Był poniedziałkowy poranek 17 kwietnia 1944 roku. Święta się skończyły (choć tak naprawdę w czasie wojny nigdy prawdziwych świąt nie było), wszyscy szli do pracy. Ludność Rabki i okolic również starała się jak najszybciej dojść do miejsc zatrudnienia; och, nawet nie chcieli myśleć, co by było, gdyby się spóźnili. Dlatego ludzie prawie biegli. Jednak wielu zatrzymywało się przy słupach i tablicach z ogłoszeniami. Były nowe? Co tym razem? Przecież tyle już było zakazów, jak mogli wymyślić coś jeszcze?! Ale już z daleka można było dostrzec o jaki plakat tym razem chodzi. Rozlepiono te najgorsze, które straszyły przechodzących swym czerwonym kolorem, ale równocześnie jak magnes przyciągały. Plakaty Śmierci, już dużo ich widzieli w czasie tej wojny. Swym złowieszczym nagłówkiem OBWIESZCZENIE straszyły od prawie pięciu lat. Pod nim umieszczano zdanie, które wszyscy znali na pamięć: Z powodu przekroczenia paragrafu 1 i 2 rozporządzenia dla zwalczania przekroczeń przeciw niemieckiemu dziełu odbudowy w Generalnym Gubernatorstwie z 2.10.1943 zostali zasądzeni na karę śmierci przez sąd doraźny przy Komendzie Policji Bezpieczeństwa i SD na Okręg Krakowski. Następnie umieszczano listę kilkunastu lub kilkudziesięciu skazanych. Na kilku pierwszych zazwyczaj egzekucję już wykonano. Pozostali według słów umieszczonych na plakacie mieli zostać przeznaczeni do ułaskawienia pod warunkiem, że w okresie trzech miesięcy nie dojdzie do wystąpień przeciw Niemcom. Stawali się więc zakładnikami, a wykonanie na nich wyroku było tylko kwestią czasu. Jednak tym razem plakat był chyba jakiś inny.

Plakat Śmierci z 17 kwietnia 1944 roku
Podążający do pracy ludzie przystawali przed nim dłużej niż zwykle. Gdy podeszło się wystarczająco blisko, widać było, że na plakacie znajduje się lista trzydziestu skazanych. Wśród nich było trzech mieszkańców Rabki, młodych mężczyzn, których większość Rabczan dobrze znała. Byli to Andrzej Stalin, Władysław Baran oraz Jan Perucki. Część czytających dobrze pamiętała ten marcowy poranek 1944 roku, kiedy Niemcy zatrzymali kilkanaście osób, które następnie wywieziono do placówki Gestapo w Zakopanem, do okrytego na całym Podhalu złą sławą budynku „Palace”. Plakat informował, że aresztowani jeszcze żyją, ale byli oni zakładnikami. 

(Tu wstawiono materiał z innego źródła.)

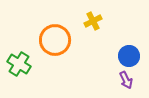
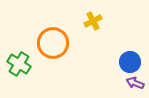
orange circle: moved 2 px left, 3 px down
blue circle: moved 1 px right, 6 px down
purple arrow: moved 9 px right, 3 px down; rotated 138 degrees clockwise
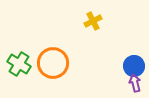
orange circle: moved 20 px down
blue circle: moved 4 px right, 4 px down
purple arrow: rotated 54 degrees clockwise
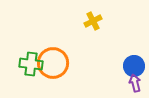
green cross: moved 12 px right; rotated 25 degrees counterclockwise
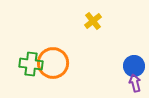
yellow cross: rotated 12 degrees counterclockwise
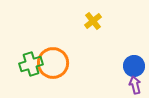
green cross: rotated 25 degrees counterclockwise
purple arrow: moved 2 px down
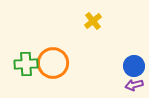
green cross: moved 5 px left; rotated 15 degrees clockwise
purple arrow: moved 1 px left; rotated 90 degrees counterclockwise
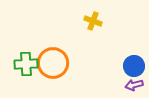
yellow cross: rotated 30 degrees counterclockwise
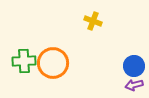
green cross: moved 2 px left, 3 px up
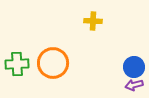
yellow cross: rotated 18 degrees counterclockwise
green cross: moved 7 px left, 3 px down
blue circle: moved 1 px down
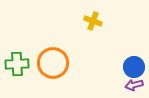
yellow cross: rotated 18 degrees clockwise
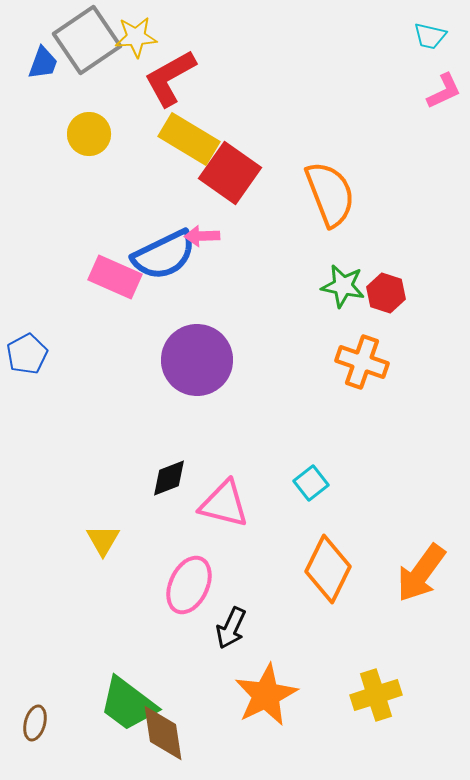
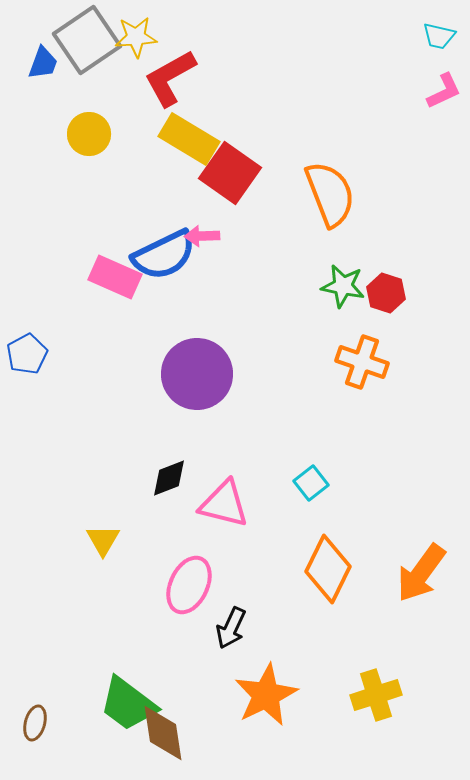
cyan trapezoid: moved 9 px right
purple circle: moved 14 px down
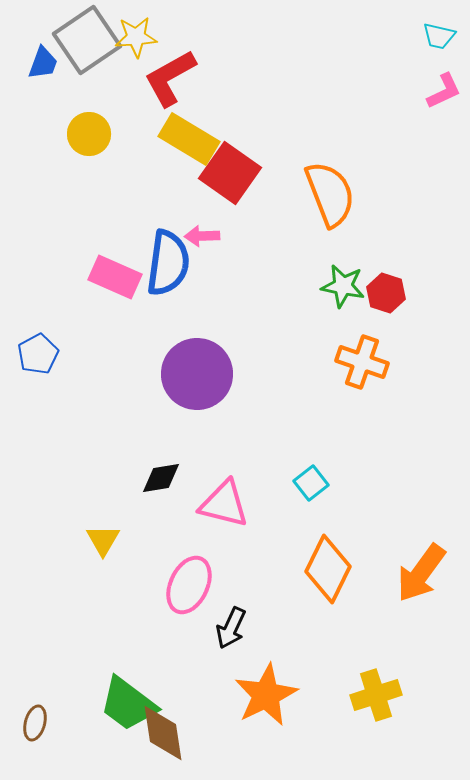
blue semicircle: moved 4 px right, 8 px down; rotated 56 degrees counterclockwise
blue pentagon: moved 11 px right
black diamond: moved 8 px left; rotated 12 degrees clockwise
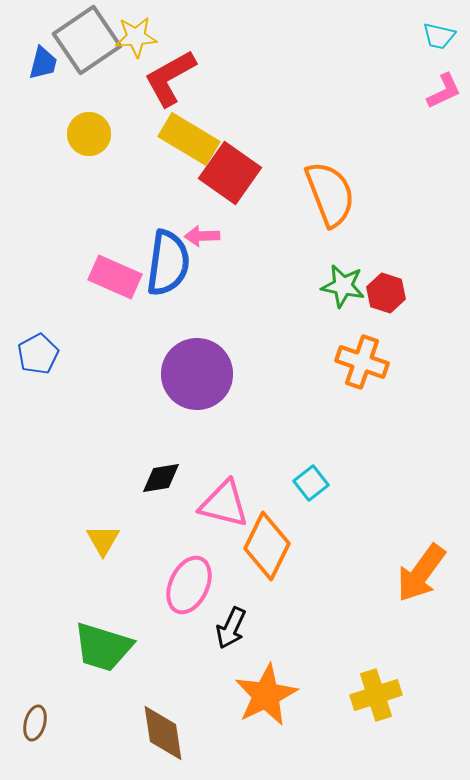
blue trapezoid: rotated 6 degrees counterclockwise
orange diamond: moved 61 px left, 23 px up
green trapezoid: moved 25 px left, 57 px up; rotated 20 degrees counterclockwise
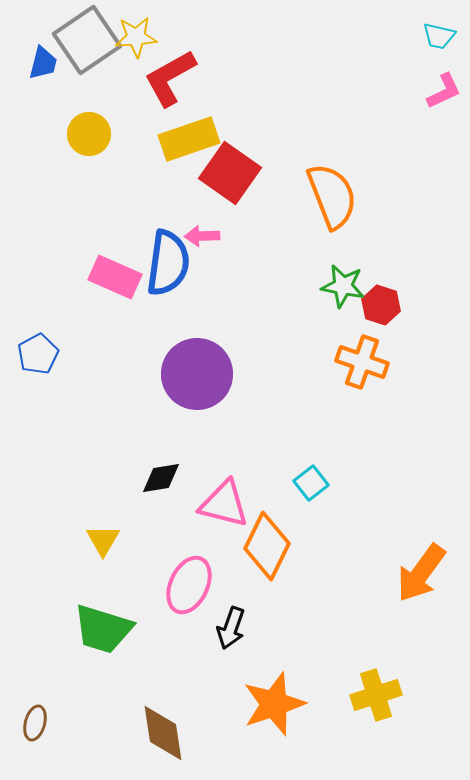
yellow rectangle: rotated 50 degrees counterclockwise
orange semicircle: moved 2 px right, 2 px down
red hexagon: moved 5 px left, 12 px down
black arrow: rotated 6 degrees counterclockwise
green trapezoid: moved 18 px up
orange star: moved 8 px right, 9 px down; rotated 8 degrees clockwise
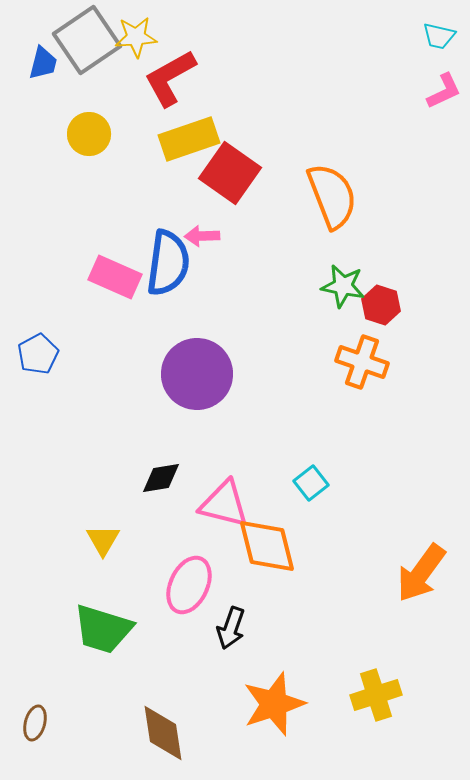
orange diamond: rotated 40 degrees counterclockwise
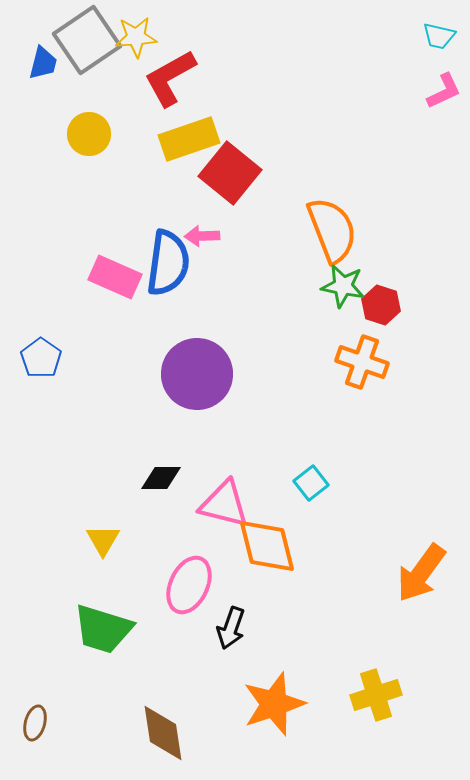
red square: rotated 4 degrees clockwise
orange semicircle: moved 34 px down
blue pentagon: moved 3 px right, 4 px down; rotated 9 degrees counterclockwise
black diamond: rotated 9 degrees clockwise
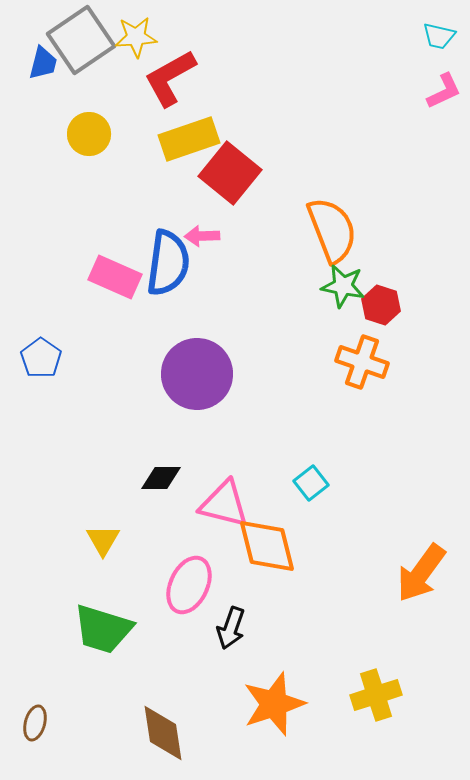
gray square: moved 6 px left
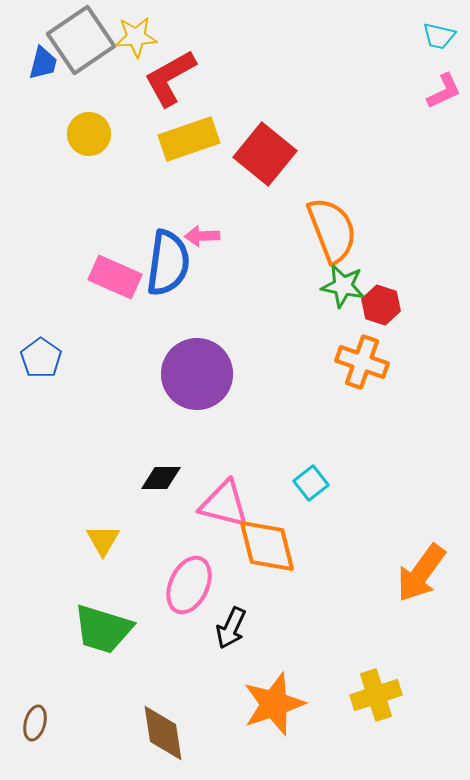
red square: moved 35 px right, 19 px up
black arrow: rotated 6 degrees clockwise
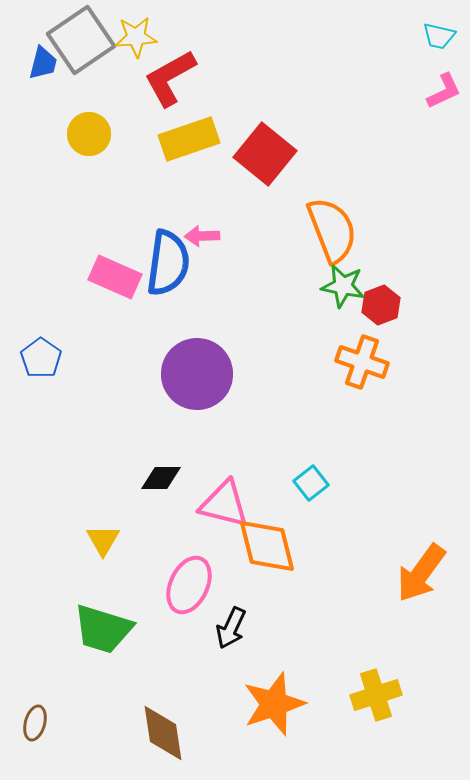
red hexagon: rotated 21 degrees clockwise
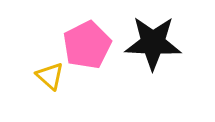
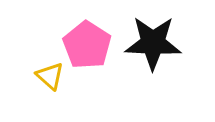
pink pentagon: rotated 12 degrees counterclockwise
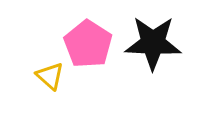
pink pentagon: moved 1 px right, 1 px up
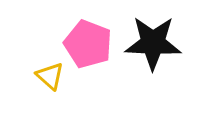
pink pentagon: rotated 12 degrees counterclockwise
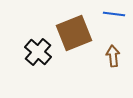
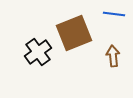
black cross: rotated 12 degrees clockwise
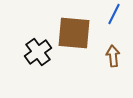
blue line: rotated 70 degrees counterclockwise
brown square: rotated 27 degrees clockwise
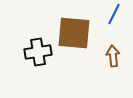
black cross: rotated 28 degrees clockwise
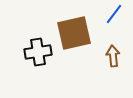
blue line: rotated 10 degrees clockwise
brown square: rotated 18 degrees counterclockwise
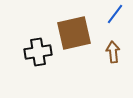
blue line: moved 1 px right
brown arrow: moved 4 px up
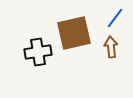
blue line: moved 4 px down
brown arrow: moved 2 px left, 5 px up
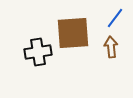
brown square: moved 1 px left; rotated 9 degrees clockwise
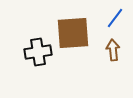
brown arrow: moved 2 px right, 3 px down
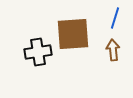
blue line: rotated 20 degrees counterclockwise
brown square: moved 1 px down
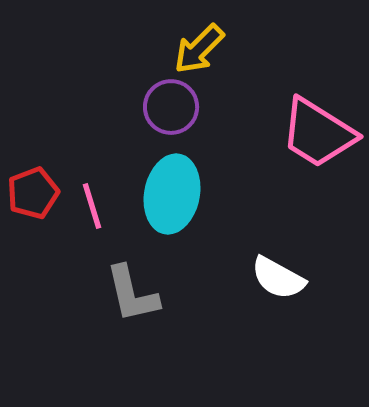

Trójka przyjaciół - Andrzej Stalin, Władysław Baran i Jan Perucki byli równolatkami, znali się jeszcze przed wojną. Byli grupą kolegów, grali w piłkę nożną, uczestniczyli w ćwiczeniach drużyny Ochotniczej Straży Pożarnej. Wybuch wojny rzucił ich w różne strony, ale po powrocie z tułaczki wrześniowej do Rabki ponownie się spotkali. Okupacja połączyła ich losy, od 1940 roku należeli do Związku Walki Zbrojnej, potem do Armii Krajowej. 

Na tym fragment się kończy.